御物茶壺は1壺あたり黄金1枚が与えられたので、黄金詰、または大判詰とも呼ばれました。

到着してから20日程のち、採茶師たちは往路の数倍の茶壺を携えて宇治を出発。

採茶師の一行の人数は約500人にものぼり、厳重な警備のもと、江戸へ運ばれました。

茶壺が通行する道は、街道沿いの村人たちによって掃除が命じられ、田畑の耕作も禁じられました。

「ずいずいずっころばし」のわらべ歌は、繁忙期の農民たちが茶壺道中を風刺した歌ともいわれています。

後に倹約令が出され、茶壺の数も一行の人数も大幅に減らされることとなりますが、10万石の格式のあるものとして、江戸後期まで続いた。

 

炉開き

2013-10-25 UP

皆様ご機嫌よろしゅうございます。

本日はいよいよ近づいてきた炉開きについてお送り致します。

 

《季節の行事:炉開き》

炉開きとは、慣習として旧暦の10月に行われ、半年の炉の使用の無事を祈念して亭主が炭点法を行う儀式です。
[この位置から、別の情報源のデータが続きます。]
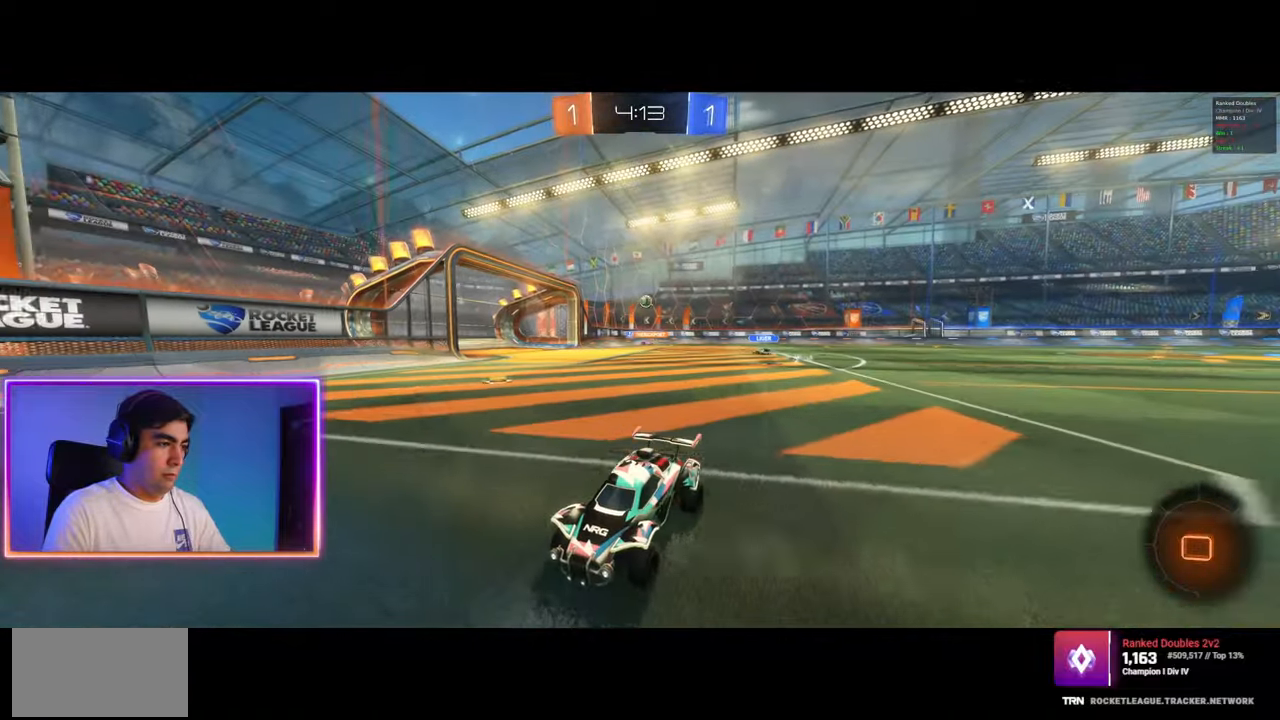
{"keys": ["d", "shift", "w"], "mouse": [], "events": [[67, "d", "down"], [300, "shift", "down"], [350, "shift", "up"], [450, "shift", "down"]]}
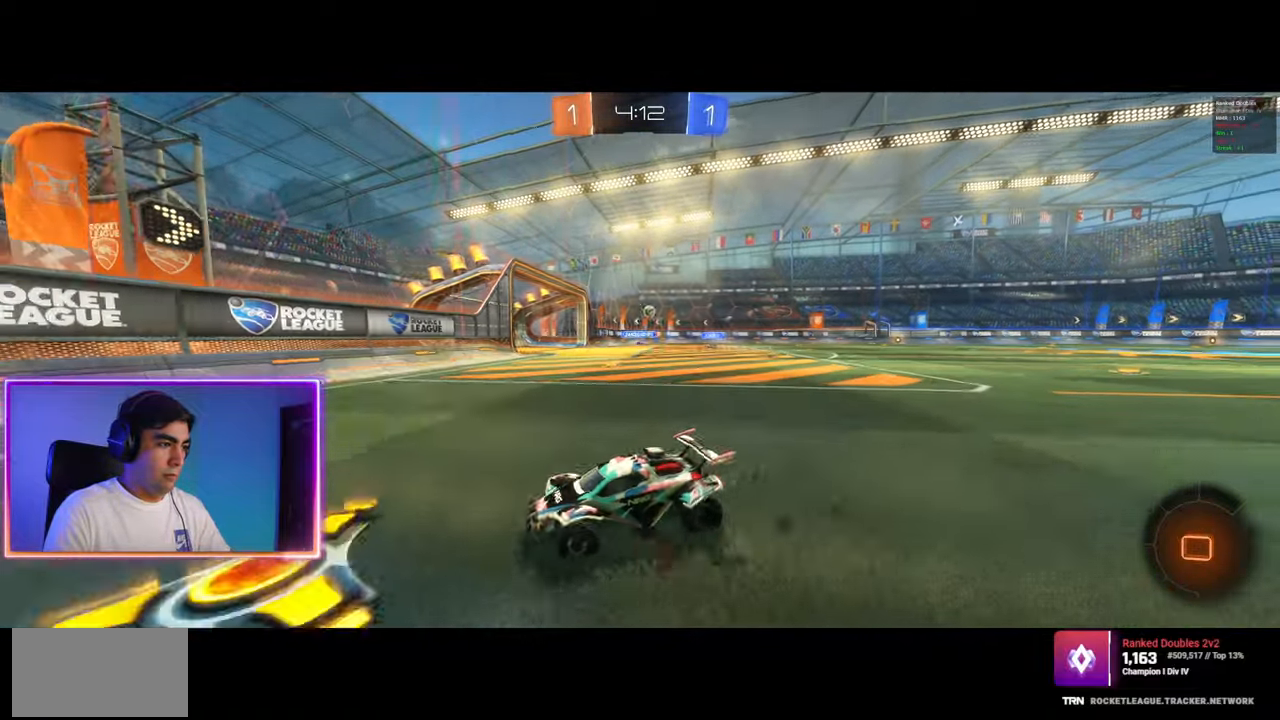
{"keys": ["d", "w"], "mouse": ["left"], "events": [[17, "shift", "up"], [100, "mouse_left", "down"], [233, "mouse_left", "up"], [283, "mouse_left", "down"]]}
遠州流では、床の間には瓶子に御酒を供え、三宝に土器(かわらけ)を置き、塩と洗米、鰹節を載せて用意します。

炉には下火だけ入れ、点法の際に、下火の周りに塩を撒いて清め、山の幸の代表として米、海の幸として鰹節を順次撒いて、かしわ手を打ち、皆で炉開きを祝うのです。

この炉開きの際に、初めてその年の新茶が入った茶壺の封紙が切られ、喫せられることになります。

昔の茶人は「一生に一度口切茶事に招かれれば本望である」とさえ言い、何よりも炉開き・口切をめでたいものとしていました。

10月の名残りの侘びた雰囲気から一転し、華やかなしつらえとなります。

掛物は格調の高い墨蹟、花入れは古銅や青磁などが好まれます。

しかし特にそれは決められたものではなく、道具の取り合わせによって自由に変更しても良いとされています。

ちなみに、炉開きを行う日は、旧暦の10月の亥の日であったり、庭に植えた定めた樹の葉の色が具合によってであったりなど、定まっていません。

しかし、いずれにせよ「無事」と、「祝い」を皆で祈る儀式には変わりはなく、茶道ではたいへん重要な日とされています。